Cross-bedding in sandstone north of Fredericktown.
Sandstone in hand specimen. Magnification 4x.
Quartz sand grains. Magnification 21x.
The grains themselves are predominantly particles of the mineral quartz, although any rock or mineral of sand size may be present in sandstone. The quartz (see discussion of quartz on [page 41]) may have been derived from pre-existing sandstones or more directly from granite, porphyry, or other igneous rocks in which quartz crystallized when the hot liquid rock solidified. Today quartz grains which are weathering out of igneous rocks and sandstones are being carried by the Missouri river and tributaries to the Mississippi river and thence to the ocean, where extensive deposits of sand are accumulating, probably destined to become widespread beds of sandstone.
The grains of sand may be broken and become angular during their long trip to the ocean, or they may become rounded by rubbing against each other. If they exist in sand dunes, blown about by the wind before being cemented into rock, the grains usually become somewhat rounded. Even after sandstones are buried beneath other rocks, silica, which is carried in solution by ground waters percolating through the sandstone, may crystallize out on the sand grains and restore some brilliant, angular crystal faces to the otherwise rounded grains.
Cementation of loose sand to more or less firm sandstone is due to the presence of clay, iron oxides, or calcite (mineral of limestone) which may be deposited with the sand.
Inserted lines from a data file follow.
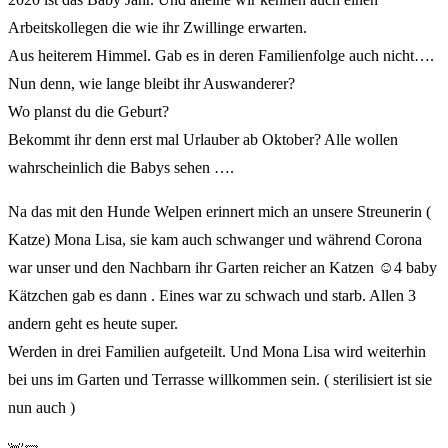
Arbeitskollegen die wie ihr Zwillinge erwarten.
Aus heiterem Himmel. Gab es in deren Familienfolge auch nicht….
Nun denn, wie lange bleibt ihr Auswanderer?
Wo planst du die Geburt?
Bekommt ihr denn erst mal Urlauber ab Oktober? Alle wollen
wahrscheinlich die Babys sehen ….
Na das mit den Hunde Welpen erinnert mich an unsere Streunerin (
Katze) Mona Lisa, sie kam auch schwanger und während Corona
war unser und den Nachbarn ihr Garten reicher an Katzen ☺️4 baby
Kätzchen gab es dann . Eines war zu schwach und starb. Allen 3
andern geht es heute super.
Werden in drei Familien aufgeteilt. Und Mona Lisa wird weiterhin
bei uns im Garten und Terrasse willkommen sein. ( sterilisiert ist sie
nun auch )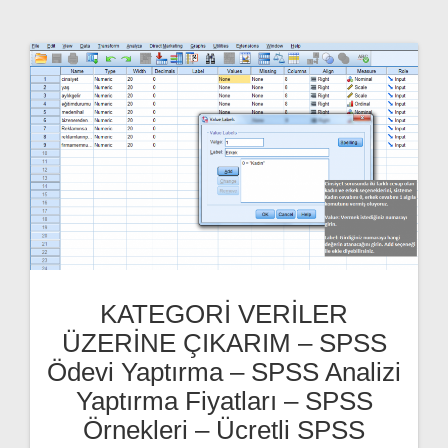
KATEGORİ VERİLER
ÜZERİNE ÇIKARIM – SPSS
Ödevi Yaptırma – SPSS Analizi
Yaptırma Fiyatları – SPSS
Örnekleri – Ücretli SPSS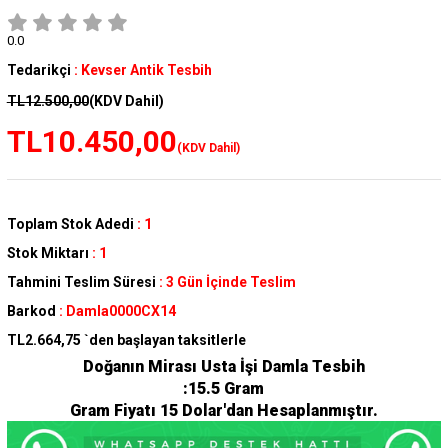
0.0
Tedarikçi
:
Kevser Antik Tesbih
TL12.500,00
(KDV Dahil)
TL10.450,00
(KDV Dahil)
Toplam Stok Adedi
:
1
Stok Miktarı
:
1
Tahmini Teslim Süresi
:
3 Gün İçinde Teslim
Barkod
:
Damla0000CX14
TL2.664,75
`den başlayan taksitlerle
Doğanın Mirası Usta İşi Damla Tesbih
:15.5 Gram
Gram Fiyatı 15 Dolar'dan Hesaplanmıştır.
All of these cements are softer and weaker than quartz, thereby being broken first and freeing the harder quartz when the rock is scratched or crushed.
[A] [variety] of very hard sandstone called quartzite is one that is so strongly cemented that it breaks through the sand grains instead of around them as is the case with ordinary sandstone. This condition is brought about by their being cemented with silica (chemically the same as quartz), which makes for essentially uniform hardness throughout the rock.
Quartzites are, as previously noted, extremely hard, and resist abrasion and chemical weathering. Reddish quartzite boulders occur rather abundantly north of the Missouri River in the glacial clay, sand, and gravel which overlie the sedimentary rocks that form the bed rock or country rock there. Locally, the hard, red quartzite boulders may be called “red niggerheads”, although the term “niggerhead” is more often applied to black or dark greenish black boulders of basalt (see [page 48]) also present in the glacial drift. It is to be recalled that the distinguishing hardness of quartzite is due to the hardness of the quartz grains plus the equal hardness of the silica cement.